The desperate hope was that Trump merely had an autoerotic fantasy about violence, similar to the delights many of us get by watching a Terminator movie or a hard-played football game. In other words, a neurotic bully who just liked to talk tough. But his response to the horrific events at Charlottesville reinforces the dread that Trump seeks to destroy our democracy by using private violence to eradicate dissent. Hitler never could have risen to power or maintained power without his Nazi Party thugs. To seize and maintain power, authoritarians must kill dissenters and journalists, creating the ultimate “chilling effect” on free speech and free press. By equating Nazis and other racists with their opponents and equating street scuffling with murder, Trump once again sent a message to his most venal followers that he wants more domestic terror, not less. He should have said that we will often ferociously disagree, but we should never kill one another over political disputes. At that point, the criminal becomes a terrorist. The Justice Department should immediately bring terrorism charges against the killer. Given Trump’s track record on domestic political violence, his equivocation in the face of political murder, which must be the brightest of moral bright lines, should be interpreted as implied endorsement of future killings.

Yet there remain reasons for hope. This country has powerful democratic traditions and institutions. Not only most of the corporate media and Democrats, but also many Republicans said Trump violated basic moral standards. His poll numbers have resumed their downward spiral. Virginia indicted the white supremacy terrorist for killing Ms. Heather Heyer.

That last point about Virginia’s criminal charges is worth exploring a bit more. Despite their many flaws, the Framers of the Constitution created the framework for a political system that has proved remarkably resilient. Structurally, it allocates political power to many people. In other words, the Framers did not create a monopoly over public power, particularly public coercive power.

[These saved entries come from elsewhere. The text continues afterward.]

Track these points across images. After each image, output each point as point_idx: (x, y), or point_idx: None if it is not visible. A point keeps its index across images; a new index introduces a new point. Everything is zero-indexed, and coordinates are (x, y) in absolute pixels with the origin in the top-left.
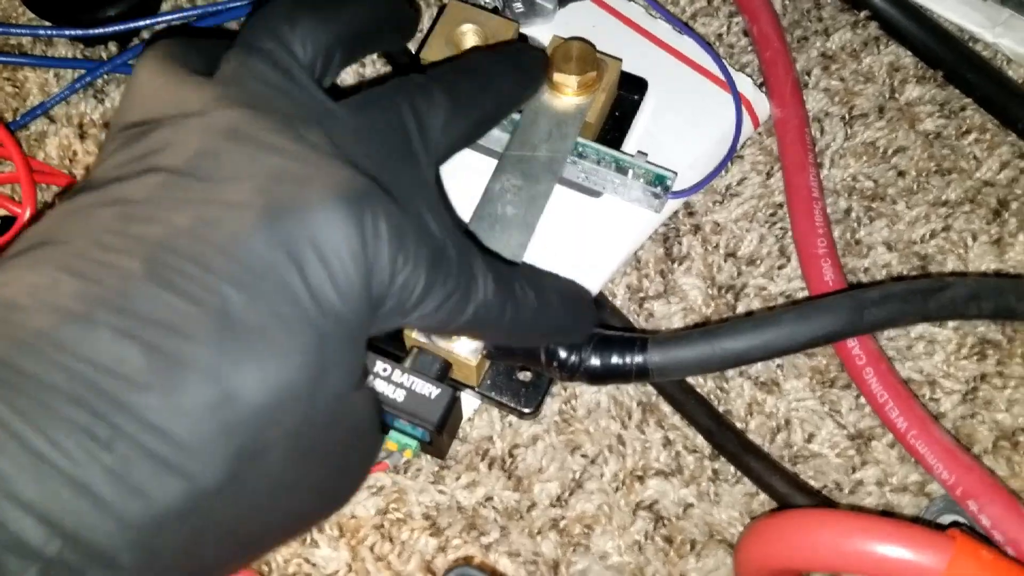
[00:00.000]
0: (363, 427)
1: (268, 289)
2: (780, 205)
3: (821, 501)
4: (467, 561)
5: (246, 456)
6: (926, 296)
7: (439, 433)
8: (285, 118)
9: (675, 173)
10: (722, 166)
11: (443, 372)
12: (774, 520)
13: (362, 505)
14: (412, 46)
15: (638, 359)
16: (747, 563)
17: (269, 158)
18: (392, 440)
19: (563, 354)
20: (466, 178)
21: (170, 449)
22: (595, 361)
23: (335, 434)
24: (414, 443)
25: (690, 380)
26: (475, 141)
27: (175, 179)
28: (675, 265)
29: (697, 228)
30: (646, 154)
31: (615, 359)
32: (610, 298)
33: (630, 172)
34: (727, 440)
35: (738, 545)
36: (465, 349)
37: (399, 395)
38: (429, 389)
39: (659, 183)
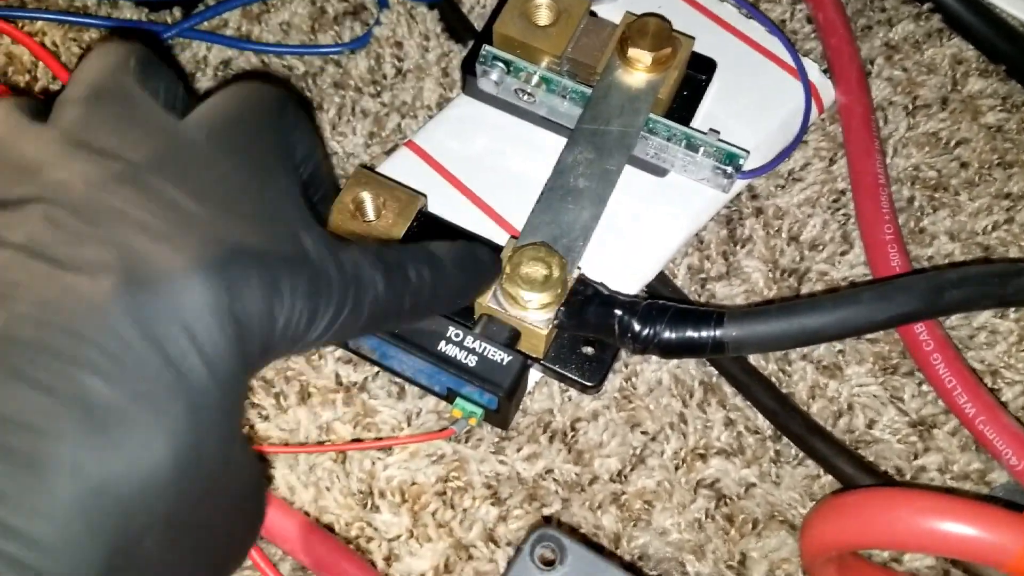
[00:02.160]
0: (246, 492)
1: (128, 370)
2: (843, 192)
3: (887, 484)
4: (545, 523)
5: (120, 551)
6: (1004, 280)
7: (508, 399)
8: (133, 169)
9: (747, 152)
10: (791, 149)
11: (512, 340)
12: (849, 497)
13: (422, 472)
14: (478, 23)
15: (715, 333)
16: (816, 540)
17: (118, 225)
18: (457, 408)
19: (637, 327)
20: (533, 155)
21: (37, 556)
22: (669, 334)
23: (215, 506)
24: (479, 411)
25: (752, 361)
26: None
27: (20, 257)
28: (738, 248)
29: (760, 211)
30: (718, 132)
31: (690, 332)
32: (671, 278)
33: (701, 149)
34: (791, 421)
35: (808, 522)
36: (536, 317)
37: (470, 360)
38: (500, 355)
39: (730, 161)
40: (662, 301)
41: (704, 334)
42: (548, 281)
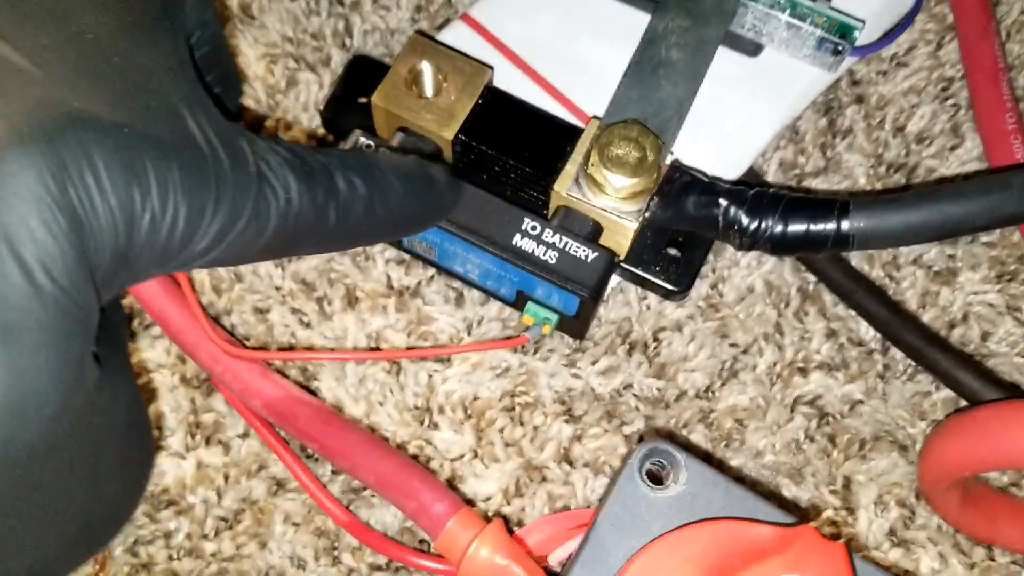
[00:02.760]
0: (117, 438)
1: None
2: (952, 80)
3: (1018, 398)
4: (650, 436)
5: None
6: None
7: (594, 302)
8: None
9: (863, 22)
10: (906, 25)
11: (595, 235)
12: (980, 412)
13: (486, 386)
14: None
15: (840, 224)
16: (942, 461)
17: None
18: (528, 314)
19: (745, 219)
20: (606, 29)
21: None
22: (784, 227)
23: (72, 459)
24: (554, 317)
25: (855, 266)
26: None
27: None
28: (837, 140)
29: (861, 99)
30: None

States’ Rights, often a source of injustice, can be one of our best protections if Trump finds enough minions to run the federal government, immunizing all those “good people” who wear Nazi paraphernalia and shout anti-Semitic slogans. Trump may be able to pardon the cruel “Sheriff Joe” for flagrantly defying a federal court order, but Trump cannot prevent States from throwing Brownshirt wannabees in jail for violent crimes they commit. Thus, we must elect responsible state officials and hold them accountable if they fail to uphold the rule of law.

A few weeks ago, a friend of mine congratulated a workman for scratching out the “T” on a “Trump” sticker on his car, leaving “rump” in its place. The young man replied that he was a supporter of Trump and needed to replace the sticker. One of us then expressed contempt for Trump. He replied, “Well, we all have a right to our own opinion.” That, folks, is the common ground that we cannot let this President destroy.

May the premeditated murder of Heather Heyer be the worst moment in this wave of domestic political terrorism, the instant when the vast majority of Americans saw they had so much to lose by bloodying their streets to curry favor with autocrats or fanatics of any political persuasion. May this moment resemble Kent State, a political massacre that led many people to retreat from escalating polarization. But whatever happens, my heart aches for Ms. Heyer’s family.